Il 19 dicembre, 13 giorni dopo l’incidente, il governo federale pubblicò l’elenco delle vittime e li limitò a puntualizzare che non c’erano norme efficaci per tutelare i minatori e che pertanto quello era stato un disastro imprevedibile e del quale non c’erano colpevoli (in poche parole la compagnia venne scagionata).
Dal 1908 molte società minerarie americane iniziarono ad investire di più sulla sicurezza, ma per decenni l’utilizzo delle dotazioni di sicurezza rimasero volontarie e molti minatori continuarono a lavorare ignorandole. Nel 1910 fu istituito un organo di controllo e ispezione delle miniere, il Bureau of Mines, ma molte compagnie si rifiutarono di aderire all’iniziativa e bisognò aspettare fino al 1969, dopo un altro disastro nella miniera di Farmington, perché venisse stilata una vera legislazione in materia di sicurezza, il “Mine Health and Safety Act”.

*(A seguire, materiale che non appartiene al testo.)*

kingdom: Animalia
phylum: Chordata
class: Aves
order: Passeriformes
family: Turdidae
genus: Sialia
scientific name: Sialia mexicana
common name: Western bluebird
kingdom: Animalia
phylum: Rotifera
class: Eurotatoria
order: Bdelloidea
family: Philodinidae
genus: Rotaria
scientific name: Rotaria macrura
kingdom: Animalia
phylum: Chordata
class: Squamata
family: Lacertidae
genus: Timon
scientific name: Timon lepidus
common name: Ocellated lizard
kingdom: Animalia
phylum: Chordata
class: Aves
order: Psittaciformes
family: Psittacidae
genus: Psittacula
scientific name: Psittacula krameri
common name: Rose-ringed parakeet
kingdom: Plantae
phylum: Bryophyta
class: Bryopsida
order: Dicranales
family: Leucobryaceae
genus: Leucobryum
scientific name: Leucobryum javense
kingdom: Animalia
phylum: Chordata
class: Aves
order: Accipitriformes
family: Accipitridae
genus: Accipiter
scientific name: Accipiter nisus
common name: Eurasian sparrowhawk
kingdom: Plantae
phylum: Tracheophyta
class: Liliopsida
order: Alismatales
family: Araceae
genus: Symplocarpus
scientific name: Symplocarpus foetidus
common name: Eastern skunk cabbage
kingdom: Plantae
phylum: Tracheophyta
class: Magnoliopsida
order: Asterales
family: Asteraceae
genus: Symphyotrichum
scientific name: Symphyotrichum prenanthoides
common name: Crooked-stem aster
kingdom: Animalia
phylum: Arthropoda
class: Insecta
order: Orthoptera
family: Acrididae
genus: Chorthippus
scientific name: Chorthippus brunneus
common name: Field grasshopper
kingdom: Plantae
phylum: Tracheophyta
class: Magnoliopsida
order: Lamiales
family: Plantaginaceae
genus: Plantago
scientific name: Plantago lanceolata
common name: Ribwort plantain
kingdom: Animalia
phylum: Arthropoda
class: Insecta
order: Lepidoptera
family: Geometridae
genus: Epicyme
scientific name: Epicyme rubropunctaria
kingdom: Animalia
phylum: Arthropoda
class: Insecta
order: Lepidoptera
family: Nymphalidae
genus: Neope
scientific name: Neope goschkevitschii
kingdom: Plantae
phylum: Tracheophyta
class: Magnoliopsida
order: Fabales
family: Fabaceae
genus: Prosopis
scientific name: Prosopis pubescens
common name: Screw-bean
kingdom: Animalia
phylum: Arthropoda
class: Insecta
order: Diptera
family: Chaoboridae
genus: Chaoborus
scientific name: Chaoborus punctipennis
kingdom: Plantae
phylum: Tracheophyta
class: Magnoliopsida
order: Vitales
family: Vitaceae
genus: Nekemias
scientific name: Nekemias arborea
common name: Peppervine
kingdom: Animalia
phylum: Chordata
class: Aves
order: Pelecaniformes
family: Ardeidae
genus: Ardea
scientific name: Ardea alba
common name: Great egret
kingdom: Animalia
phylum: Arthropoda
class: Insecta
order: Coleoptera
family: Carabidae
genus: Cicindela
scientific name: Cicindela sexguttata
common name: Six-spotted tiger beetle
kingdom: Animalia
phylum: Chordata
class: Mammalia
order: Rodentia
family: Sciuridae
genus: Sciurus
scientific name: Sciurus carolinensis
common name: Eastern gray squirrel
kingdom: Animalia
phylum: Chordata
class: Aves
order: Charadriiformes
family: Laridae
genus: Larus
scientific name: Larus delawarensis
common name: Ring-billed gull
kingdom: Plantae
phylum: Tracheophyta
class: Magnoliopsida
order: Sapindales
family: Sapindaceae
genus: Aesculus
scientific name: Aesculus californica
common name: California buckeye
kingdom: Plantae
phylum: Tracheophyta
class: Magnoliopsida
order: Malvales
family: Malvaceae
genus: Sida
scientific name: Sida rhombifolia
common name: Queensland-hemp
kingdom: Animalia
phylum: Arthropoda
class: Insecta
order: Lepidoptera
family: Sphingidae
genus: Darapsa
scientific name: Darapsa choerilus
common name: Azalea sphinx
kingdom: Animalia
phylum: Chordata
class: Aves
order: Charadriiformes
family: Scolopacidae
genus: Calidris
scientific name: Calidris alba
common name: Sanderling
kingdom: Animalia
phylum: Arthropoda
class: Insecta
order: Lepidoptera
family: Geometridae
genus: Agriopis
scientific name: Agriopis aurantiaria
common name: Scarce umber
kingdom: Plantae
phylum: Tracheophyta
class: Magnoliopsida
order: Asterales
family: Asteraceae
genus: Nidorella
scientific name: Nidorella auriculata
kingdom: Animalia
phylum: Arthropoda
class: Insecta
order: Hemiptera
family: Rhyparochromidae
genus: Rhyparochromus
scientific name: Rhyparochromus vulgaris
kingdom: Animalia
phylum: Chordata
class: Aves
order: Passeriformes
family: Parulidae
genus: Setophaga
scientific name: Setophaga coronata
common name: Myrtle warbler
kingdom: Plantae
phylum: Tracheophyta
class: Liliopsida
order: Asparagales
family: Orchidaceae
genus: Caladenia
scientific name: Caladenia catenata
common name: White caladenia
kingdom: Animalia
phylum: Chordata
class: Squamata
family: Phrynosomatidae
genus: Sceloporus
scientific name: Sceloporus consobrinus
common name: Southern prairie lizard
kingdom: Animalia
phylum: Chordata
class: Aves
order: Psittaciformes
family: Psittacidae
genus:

Oggi di incidenti in cava o miniera ce ne sono ancora, ma sicuramente non così tragici come in passato. Può sembrare un’iniziativa controproducente, ma molte compagnie e molte imprese (non solo nell’estrazione ma in tutti i tipi di lavoro) hanno capito che investire nella sicurezza migliora l’efficienza del personale e quindi aumenta la produttività: da questo punto di vista, tralasciando sanzioni, denunce e vari problemi burocratici, un lavoratore messo in condizioni di sicurezza rende di più, anche tradotto in termini di guadagno.